▶ [Exercise tasks]
a - Rewrite the paragraph of the blog post that begins "One principal caught me in the hallway" as a short bulleted list that keeps its main facts.
b - Please answer these questions from the blog post, one per line:
(i) For how long did the writer's principal not talk to the writer?
(ii) What age group did the writer teach for years before first grade?
(iii) Whom did I. say he missed?
c - From the blog post, write out the part that opens with the words containing "I want a more" and closes with "far, etc etc.", changing "superhero" to "hero".

▶ [Quoted passage]

------------------------

One principal caught me in the hallway, gave me a hug and said to the effect that he was behind me and not to worry about anything. Another wrote me a heartfelt e mail saying she understood. My principal didn't talk to me for nearly two weeks. When she did, she offered up an idea: what if I could work half time? At first I thought no, done, sorry, no. But then - I really really love my kids. And they're really learning so much, and have gelled into this lovely little community, all dysfunction aside. So I came back and agreed that if that were an option, I would take it. It's still not set in stone, but I think I'd be okay with it if it were. Knowing I could go home, stop at the gym, take care of my neglected exhausted body, then go home, be with my dog and cat and write for a few hours before my husband comes home, actually have time to spend with my husband... wow. I'll forgo the sushi and thoughtless shopping and financial stability. I'll patronize my local library more than the bookstores I love. I won't buy myself flowers for our house every week, though that will be a hard habit to break.
I want a more simple life. I can't - no - it's not that - it's that I Don't Want To - act like some sort of superhero every day anymore, exhausting myself, commuting way too far, etc etc.

But I still have stories every day that I've neglected telling in what was this mixture of guilt, fear, and now is such exuberance and relief. If I'd known how it was going to feel after I quit, I would have done it a long time ago. Elation.

I've grown much fonder of my new first graders. Funny how I taught pre school for years and was so accustomed to their neediness. What a difference from second and third graders -
I. is one of my first graders, a little boy with a soft voice and gentleness. He often seems sad, but yesterday was verbal about it. "I'm sad," he told me. "I miss my dad."

------------------------

▶ [Data provided]

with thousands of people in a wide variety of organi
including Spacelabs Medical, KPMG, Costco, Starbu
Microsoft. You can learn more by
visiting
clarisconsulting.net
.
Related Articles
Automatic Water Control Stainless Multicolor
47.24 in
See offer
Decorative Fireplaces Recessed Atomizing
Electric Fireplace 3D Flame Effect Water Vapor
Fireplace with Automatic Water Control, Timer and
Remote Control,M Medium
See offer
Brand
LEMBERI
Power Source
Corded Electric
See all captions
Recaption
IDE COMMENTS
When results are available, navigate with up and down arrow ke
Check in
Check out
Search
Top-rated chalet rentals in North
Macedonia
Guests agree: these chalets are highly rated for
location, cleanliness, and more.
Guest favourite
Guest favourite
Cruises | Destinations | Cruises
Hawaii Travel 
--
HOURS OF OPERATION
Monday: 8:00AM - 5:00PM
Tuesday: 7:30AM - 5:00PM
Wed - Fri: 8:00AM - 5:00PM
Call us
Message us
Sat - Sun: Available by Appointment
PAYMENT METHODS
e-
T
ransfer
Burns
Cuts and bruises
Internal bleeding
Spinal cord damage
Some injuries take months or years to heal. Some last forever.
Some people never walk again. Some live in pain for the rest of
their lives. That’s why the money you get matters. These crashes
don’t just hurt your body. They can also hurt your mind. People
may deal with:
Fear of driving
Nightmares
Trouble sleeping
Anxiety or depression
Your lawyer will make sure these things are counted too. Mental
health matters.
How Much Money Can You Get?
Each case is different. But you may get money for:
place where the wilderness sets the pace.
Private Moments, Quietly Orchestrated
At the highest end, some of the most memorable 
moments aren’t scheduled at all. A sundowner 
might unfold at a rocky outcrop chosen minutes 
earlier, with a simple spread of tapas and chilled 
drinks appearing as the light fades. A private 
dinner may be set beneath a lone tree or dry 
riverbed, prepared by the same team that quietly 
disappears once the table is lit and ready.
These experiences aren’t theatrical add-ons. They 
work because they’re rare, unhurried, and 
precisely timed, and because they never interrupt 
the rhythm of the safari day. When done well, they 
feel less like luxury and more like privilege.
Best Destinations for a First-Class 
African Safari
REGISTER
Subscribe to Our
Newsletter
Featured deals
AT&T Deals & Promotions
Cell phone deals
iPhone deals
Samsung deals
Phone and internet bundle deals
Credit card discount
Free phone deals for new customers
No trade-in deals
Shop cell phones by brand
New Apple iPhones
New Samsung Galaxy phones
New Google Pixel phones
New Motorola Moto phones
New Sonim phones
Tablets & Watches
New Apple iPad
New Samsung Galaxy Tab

------------------------

▶ [Solutions to the exercise]
a -
- One principal hugged the writer in the hallway and offered support, and another sent a heartfelt email saying she understood.
- The writer's own principal didn't speak to the writer for nearly two weeks, then proposed working half time.
- The writer first refused but then agreed to take that option if it were offered, out of love for the kids and the community they have formed. It isn't set in stone yet.
- Half time would leave room for the gym, the dog and cat, a few hours of writing, and time with the writer's husband.
- In return, the writer would give up sushi, thoughtless shopping and financial stability, use the library more than bookstores, and stop buying flowers every week.

b -
(i) Nearly two weeks.
(ii) Pre school.
(iii) His dad.

c -
I want a more simple life. I can't - no - it's not that - it's that I Don't Want To - act like some sort of hero every day anymore, exhausting myself, commuting way too far, etc etc.